It's a master built. It lists the pork as a shoulder butt. I was going to cut it so it would fit. Helping cook time is a great benefit. Should I trim it down? I usually trim excessive fat. 

I plan to use apple on both and then freeze them with some apple juice.


----------



## alex-v (Mar 24, 2005)

NittanyDoug said:


> IShould I trim it down? I usually trim excessive fat.


No, no and no. Do not trim the fat. There is no excess fat to trim. Remember when cooking pork that "pork fat rules".

Pork fat is what helps to keep the meat moist. Pork fat also has the benefit of being a good absorber of spices and flavorings that you are adding to the meat.

Read up on all the threads on the cooking forum on this msg board and see how often people complain about their pork becoming dry and tasteless. Lack of pork fat.

Because of misconceptions by the average American household cook they have been asking for pork with less fat.
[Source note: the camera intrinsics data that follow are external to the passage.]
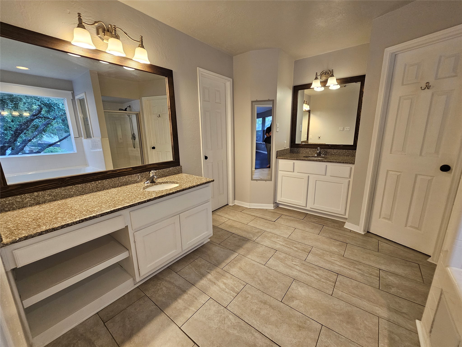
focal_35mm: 13
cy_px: 174
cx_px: 231
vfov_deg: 89.9
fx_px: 174
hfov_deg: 106.2
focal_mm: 2.2
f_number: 2.2
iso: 200
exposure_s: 1/60
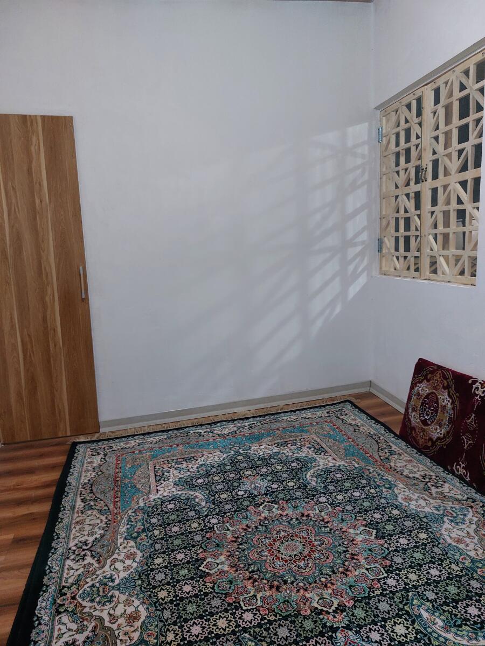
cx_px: 242
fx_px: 448
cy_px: 323
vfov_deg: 71.6
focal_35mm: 24
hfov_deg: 56.8
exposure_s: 1/50
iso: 320
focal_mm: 5.23
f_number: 1.8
American pork farmers have been breeding meat hogs for less fat to meet that misconception and we now have dry pork to often. Maybe you do not remember it but years and years ago we could buy pork fat for sausage making but not anymore. The sausage companies are buying it up before it can hit the retail market because the pork they use does not have enough fat for most sausages.



NittanyDoug said:


> I plan to use apple on both and then freeze them with some apple juice.


Are you meaning to freeze left over meat in some apple juice?? Interesting. Something I will have to think about.



NittanyDoug said:


> I'm going to do the chicken pulled style.


You mean that you will be shredding the chicken after it is cooked rather than serving it as pieces??

If so, you could still cook it over beer cans. That would cook it faster, more evenly, cook it so it is moister and (best of all) give it some great flavors.


----------



## DEDGOOSE (Jan 19, 2007)

NittanyDoug said:


> It's a master built. It lists the pork as a shoulder butt. I was going to cut it so it would fit. Helping cook time is a great benefit. Should I trim it down? I usually trim excessive fat.
> 
> I plan to use apple on both and then freeze them with some apple juice.


I trim if their is excess leaving a thin fat cap, only so much fat is gonna render leaving a hunk you will most likely discard and less rub adhered to the actual meat as that side of rub will be discarded on the outside of a glob of fat.. 

The second part of your post about freezing has me confused.. You plan on cooking at an earlier date for a later event.. The apple juice would be fine.. When resting and shredding your meat, save any residual juices, pour juices in, vacuum seal.. Day of cooking place vacuum sealed bag of meat in boiling water until hot and serve.. The vacuum seal ensures minimum moisture is lost in re heating process. 

But your still better off cooking,shredding, serving same day.. 

And please skip the beer can..


----------



## NittanyDoug (May 30, 2006)

I've done the freeze in apple juice before. I use the juice from pulling, add some apple juice or cider and freeze it over night then I vacuum seal it. 

The chicken will be smoked and pulled as well. 

I always leave some fat but I agree with dedgoose that if it's too much that I'd be throwing out and not getting seasoning on the meat. I'll trim it not make it devoid of fat.

I agree doing it the same day is best but timing just doesn't work out.


----------